Be accessible, open, friendly: again, we have sometimes felt torn between doing something that we had planned and responding to whatever happens relationally on the night.
Be honest: this is hard – Christians can get very secretive and underhand in their relations with the world. We are looking for a ‘discourse of faith’ that works both amongst believers and between believers and non-believers. We don’t want to be perceived as having ulterior motives, a hidden agenda. As it is, I feel uncomfortable writing even in such very general and vague terms about what we have been doing: I don’t really want to treat these friendships as an experiment in mission, create a meta-dialogue around them from which the people themselves are excluded.
Be underwhelming: we have rarely had more than ten or twelve of us round a table: I would like to see it grow, and there may also be ways of bringing a larger group (from an established church, for example) into this sort of environment on a regular basis, but for now I suspect a larger group would disturb the fine balance between inward and outward relationships: either the group would close in upon itself and become a clique (get too many Christians together and they will stop talking normally and start speaking their own peculiar religious language) or it would become a rather overbearing, disruptive Christian presence. Perhaps we just need fragments of Christian community that will feel incomplete until they have connected with people around them.

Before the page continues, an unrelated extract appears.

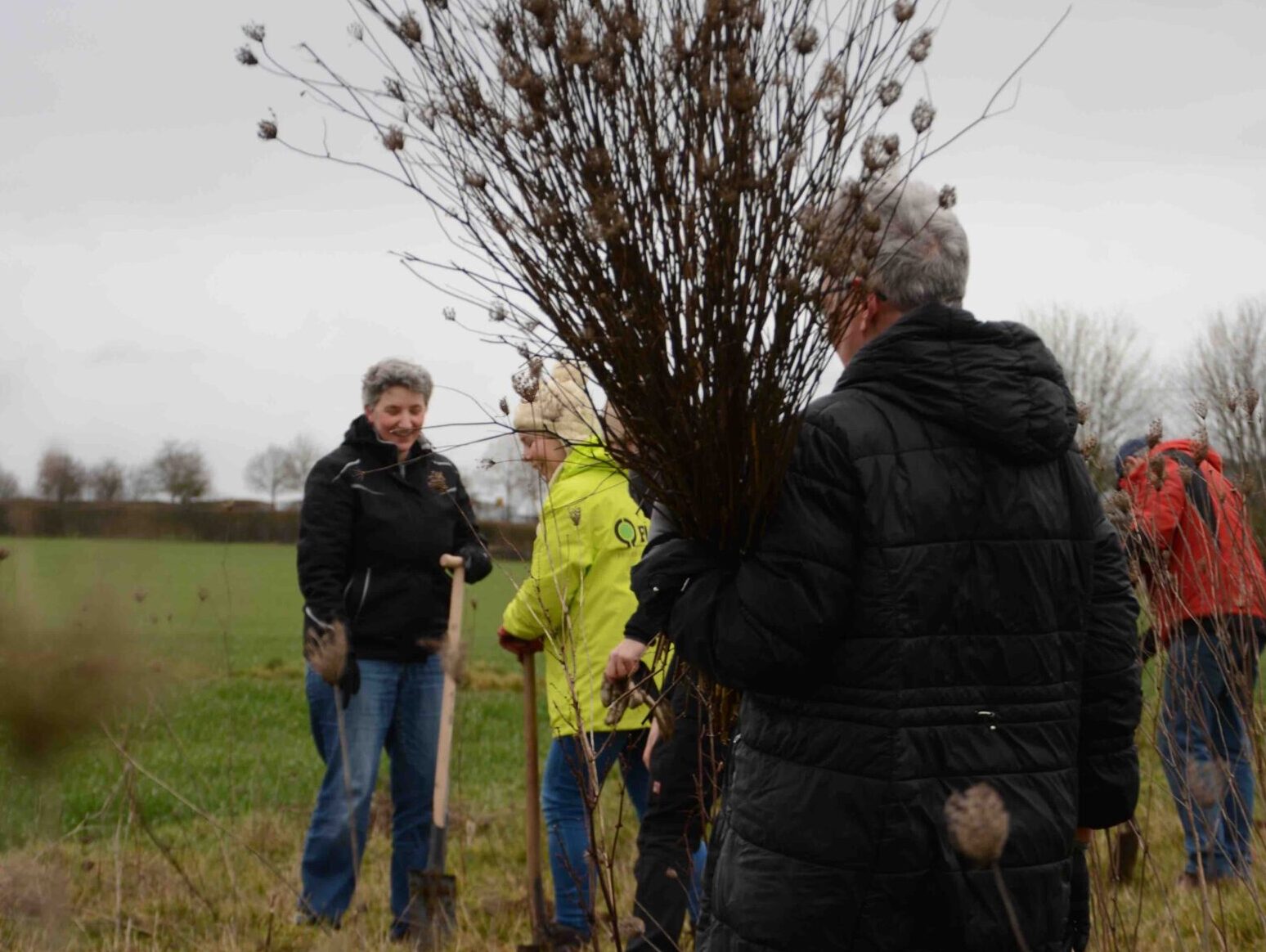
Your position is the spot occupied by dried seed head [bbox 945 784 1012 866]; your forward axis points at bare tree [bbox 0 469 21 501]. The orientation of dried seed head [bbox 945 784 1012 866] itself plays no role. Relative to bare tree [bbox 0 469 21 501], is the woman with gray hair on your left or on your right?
right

Be creative: we are always on the look out for creative ways of stimulating thought, engaging people in conversations, discussions: for example, we passed round some questionnaires on personal happiness that elicited some interesting responses, opened some windows into people’s lives; we’re thinking about planning an evening of short entertainment items with some of the regulars. This will be a big part of the challenge – finding the paths that will get people walking across a spiritual landscape.